By and large where we see a lot of traders, and certainly investors, getting themselves into trouble is when they try to time the market. With futures traders that is obviously part of the game, and I certainly understand that. However, even the futures trader needs to understand when a particular market is susceptible to violent knee jerk reactions that can quickly get them upside down on a trade. As I have mentioned to a number of our clients over the past 10 days, this is certainly that kind of a market, and if you are unable to monitor your positions frequently throughout the day you might want to hang on the sidelines until the volatility subsides.
Coming into the open this morning we had the E-mini S&P 500 December contract opening at 1648.50, and subsequently trading sharply higher through the lunch hour to a high of 1680.25. This 32 point move can be attributed to the announcement over night that the Republicans were going to present a plan to temporarily raise the debt ceiling for a period of 6 weeks, essentially in an effort to buy more time for negotiations. The problem, however, is that as of 1:00pm EST this is far from fact and is more in line with a rumor at this point as nothing has officially been accepted. Is this our typical "buy the rumor sell the fact" scenario? Not unlikely. Which means we could easily find ourselves back down 32 points.

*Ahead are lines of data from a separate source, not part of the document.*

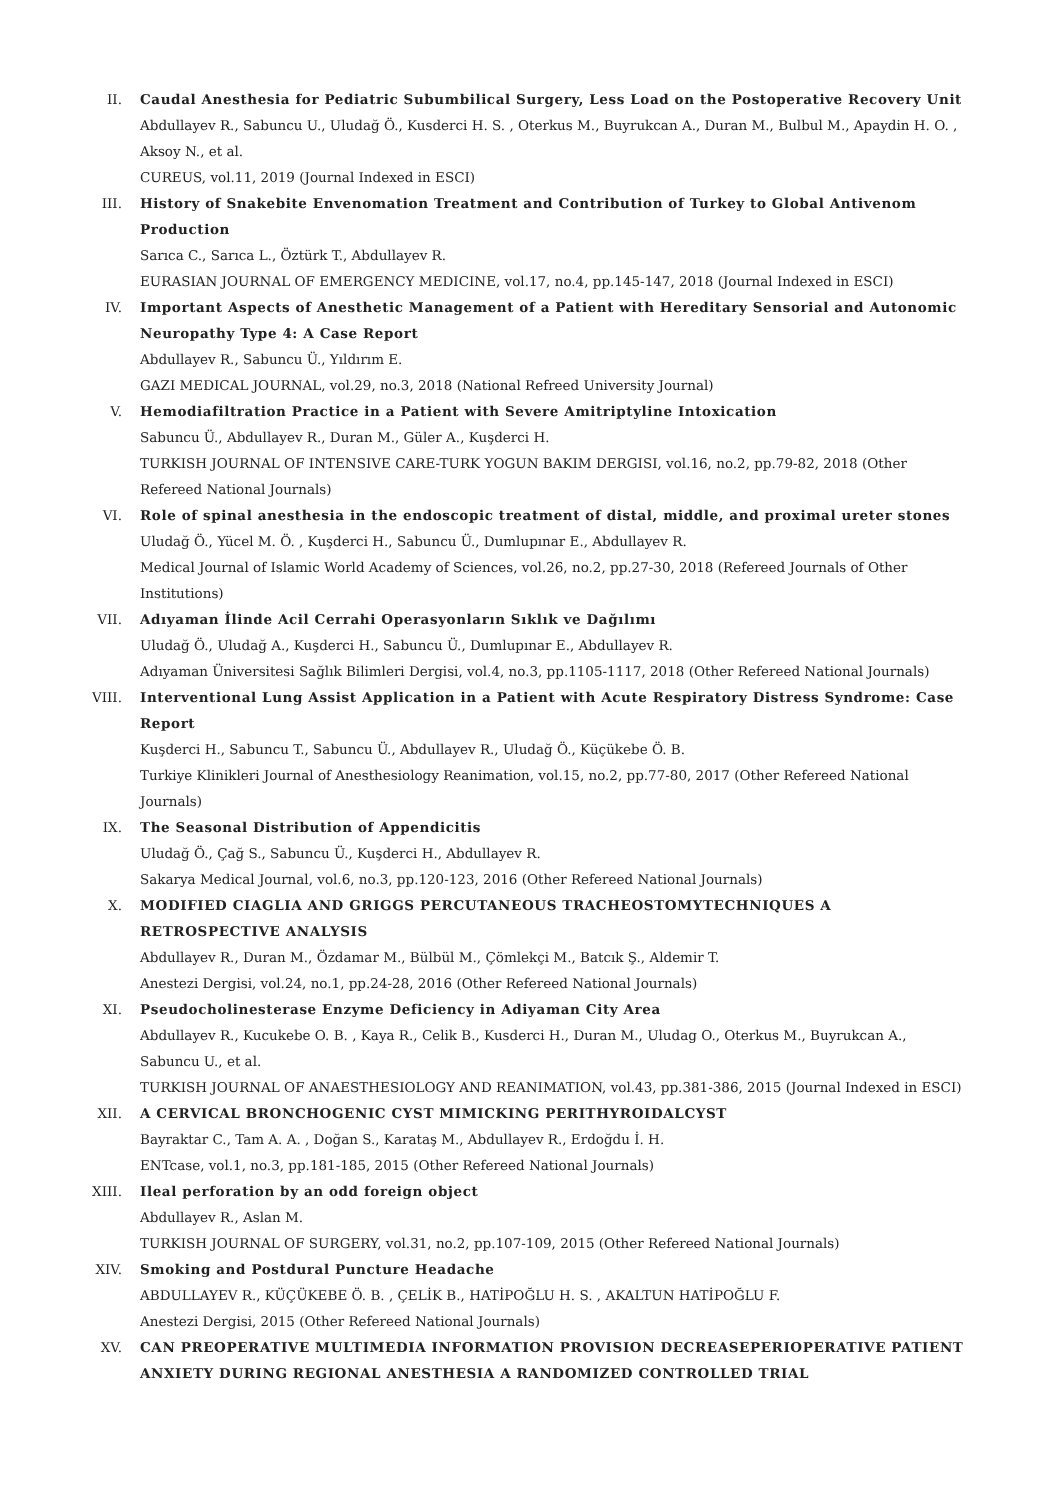II. Caudal Anesthesia for Pediatric Subumbilical Surgery, Less Load on the Postoperative Recovery Unit
Abdullayev R., Sabuncu U., Uludağ Ö., Kusderci H. S. , Oterkus M., Buyrukcan A., Duran M., Bulbul M., Apaydin H. O. , Aksoy N., et al.
CUREUS, vol.11, 2019 (Journal Indexed in ESCI)
III. History of Snakebite Envenomation Treatment and Contribution of Turkey to Global Antivenom Production
Sarıca C., Sarıca L., Öztürk T., Abdullayev R.
EURASIAN JOURNAL OF EMERGENCY MEDICINE, vol.17, no.4, pp.145-147, 2018 (Journal Indexed in ESCI)
IV. Important Aspects of Anesthetic Management of a Patient with Hereditary Sensorial and Autonomic Neuropathy Type 4: A Case Report
Abdullayev R., Sabuncu Ü., Yıldırım E.
GAZI MEDICAL JOURNAL, vol.29, no.3, 2018 (National Refreed University Journal)
V. Hemodiafiltration Practice in a Patient with Severe Amitriptyline Intoxication
Sabuncu Ü., Abdullayev R., Duran M., Güler A., Kuşderci H.
TURKISH JOURNAL OF INTENSIVE CARE-TURK YOGUN BAKIM DERGISI, vol.16, no.2, pp.79-82, 2018 (Other Refereed National Journals)
VI. Role of spinal anesthesia in the endoscopic treatment of distal, middle, and proximal ureter stones
Uludağ Ö., Yücel M. Ö. , Kuşderci H., Sabuncu Ü., Dumlupınar E., Abdullayev R.
Medical Journal of Islamic World Academy of Sciences, vol.26, no.2, pp.27-30, 2018 (Refereed Journals of Other Institutions)
VII. Adıyaman İlinde Acil Cerrahi Operasyonların Sıklık ve Dağılımı
Uludağ Ö., Uludağ A., Kuşderci H., Sabuncu Ü., Dumlupınar E., Abdullayev R.
Adıyaman Üniversitesi Sağlık Bilimleri Dergisi, vol.4, no.3, pp.1105-1117, 2018 (Other Refereed National Journals)
VIII. Interventional Lung Assist Application in a Patient with Acute Respiratory Distress Syndrome: Case Report
Kuşderci H., Sabuncu T., Sabuncu Ü., Abdullayev R., Uludağ Ö., Küçükebe Ö. B.
Turkiye Klinikleri Journal of Anesthesiology Reanimation, vol.15, no.2, pp.77-80, 2017 (Other Refereed National Journals)
IX. The Seasonal Distribution of Appendicitis
Uludağ Ö., Çağ S., Sabuncu Ü., Kuşderci H., Abdullayev R.
Sakarya Medical Journal, vol.6, no.3, pp.120-123, 2016 (Other Refereed National Journals)
X. MODIFIED CIAGLIA AND GRIGGS PERCUTANEOUS TRACHEOSTOMYTECHNIQUES A RETROSPECTIVE ANALYSIS
Abdullayev R., Duran M., Özdamar M., Bülbül M., Çömlekçi M., Batcık Ş., Aldemir T.
Anestezi Dergisi, vol.24, no.1, pp.24-28, 2016 (Other Refereed National Journals)
XI. Pseudocholinesterase Enzyme Deficiency in Adiyaman City Area
Abdullayev R., Kucukebe O. B. , Kaya R., Celik B., Kusderci H., Duran M., Uludag O., Oterkus M., Buyrukcan A., Sabuncu U., et al.
TURKISH JOURNAL OF ANAESTHESIOLOGY AND REANIMATION, vol.43, pp.381-386, 2015 (Journal Indexed in ESCI)
XII. A CERVICAL BRONCHOGENIC CYST MIMICKING PERITHYROIDALCYST
Bayraktar C., Tam A. A. , Doğan S., Karataş M., Abdullayev R., Erdoğdu İ. H.
ENTcase, vol.1, no.3, pp.181-185, 2015 (Other Refereed National Journals)
XIII. Ileal perforation by an odd foreign object
Abdullayev R., Aslan M.
TURKISH JOURNAL OF SURGERY, vol.31, no.2, pp.107-109, 2015 (Other Refereed National Journals)
XIV. Smoking and Postdural Puncture Headache
ABDULLAYEV R., KÜÇÜKEBE Ö. B. , ÇELİK B., HATİPOĞLU H. S. , AKALTUN HATİPOĞLU F.
Anestezi Dergisi, 2015 (Other Refereed National Journals)
XV. CAN PREOPERATIVE MULTIMEDIA INFORMATION PROVISION DECREASEPERIOPERATIVE PATIENT ANXIETY DURING REGIONAL ANESTHESIA A RANDOMIZED CONTROLLED TRIAL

From those that I have been speaking with on other trading desks this morning, the rally in the broader market is primarily a result of short covering by some of the larger funds who were positioning themselves around the belief that the debt negotiations would carry on for another week plus, into and possibly beyond the final hour. With the announcement overnight, these same funds were quick to cover those shorts in hopes of not getting caught up in an official deal announcement of some sort. For those playing the same side of the market as the institutions, and finding themselves away from their trading screen this morning, this could have presented a major problem.
The moral of the story here is that you need to understand exactly the type of market you are trading in, and adjust your trading approach to properly mitigate risk within that market. A failure to make this adjustment, and to treat every market the same, is a recipe for disaster.